Discoveries: What is the current standing of treatment using convalescent serum?
Wright: Because we have access to other trials at Vanderbilt, convalescent serum isn’t something that’s risen to the top as something that we’re studying right now. I know some of my colleagues at smaller hospitals where they’re not doing clinical trials have set up programs to administer convalescent serum. It’s a therapy that might help, but we won’t know for sure without a clinical trial.
Discoveries: What is the role for serology testing?

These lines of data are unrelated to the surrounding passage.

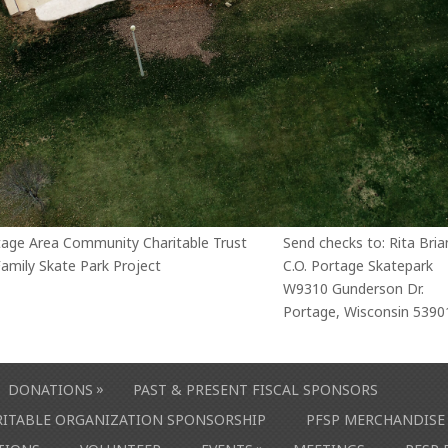
tage Area Community Charitable Trust
Send checks to: Rita Bria
amily Skate Park Project
C.O. Portage Skatepark
W9310 Gunderson Dr.
Portage, Wisconsin 5390
»
DONATIONS
PAST & PRESENT FISCAL SPONSORS
ARITABLE ORGANIZATION SPONSORSHIP
PFSP MERCHANDISE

Wright: Serology is really just getting up and going. One of the worries we’ve had is that for a lot of infections, IgM – the first antibody your body produces in response to an infection – often gives false positives. The IgG produced later on tends to be more specific to a particular infection. Serology tests that I’m seeing right now can have a false positive rate with IgM of about 10 percent. Our worry is we don’t want people to get a serology test, have it interpreted wrong, and think they’re immune. Serology will probably be most helpful for people who we can trace back to having had illness and 14 days later their IgG is positive. That will be the true positive.
Long-term Outlook
Discoveries: What are ways that we can accelerate the resolution of the crisis?

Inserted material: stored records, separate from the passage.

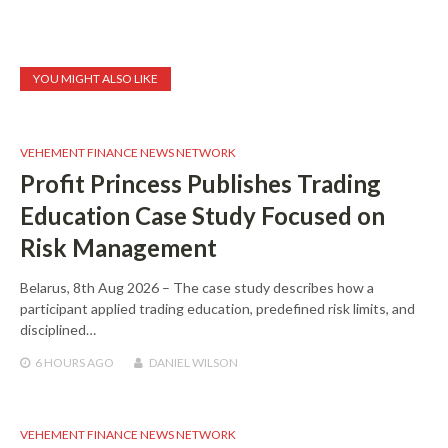
YOU MIGHT ALSO LIKE
VEHEMENT FINANCE NEWS NETWORK
Profit Princess Publishes Trading
Education Case Study Focused on
Risk Management
Belarus, 8th Aug 2026 – The case study describes how a
participant applied trading education, predefined risk limits, and
disciplined…
6 HOURS
AGO
DANIEL WILSON
VEHEMENT FINANCE NEWS NETWORK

Wright: I honestly think it’s not about accelerating resolution, it’s really about slowing down the rate of infection. We’re not going to resolve this until we have an effective vaccine. We need to focus on keeping our peak flat so that we can handle the number of patients in the ICU and those needing hospital beds. We need to continue what we’re doing with social distancing and keeping the rate of infection low.

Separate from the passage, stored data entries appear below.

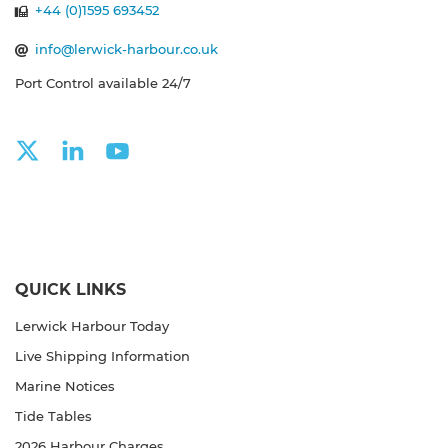
+44 (0)1595 693452
info@lerwick-harbour.co.uk
Port Control available 24/7
QUICK LINKS
Lerwick Harbour Today
Live Shipping Information
Marine Notices
Tide Tables
2026 Harbour Charges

This is just an example of why we should keep doing the basics in medicine. Good hand hygiene, foundational things — to not take those for granted.
Discoveries: What are the chances of another severe viral pandemic in the next 5 years?
Wright: Being an infectious diseases doctor, we’re always looking for new or reemerging infections that come to the surface. Most of the time they burn themselves out. We saw the first SARS, then MERS, and of course Ebola pops up periodically. We always worry about the next new strain of influenza or other respiratory viruses. The next bad flu is only a matter of time. The novel coronaviruses have been a concern because they can have a really high death rate. Everyone is afraid of hemorrhagic viruses like Ebola, but in reality transmission is more difficult with Ebola versus these coronaviruses that are transmitted when we cough or breathe on each other. That’s a harder thing to control.
There’s always a potential that the next pathogen will take off. But to have it on the level we have it now, fortunately, is not something we see very often. This is why we have to keep funding public health and the CDC. There is always a new pathogen right around the corner.
“To have it on the level we have it now, fortunately, is not something we see very often. This is why we have to keep funding public health and the CDC. There is always a new pathogen right around the corner.”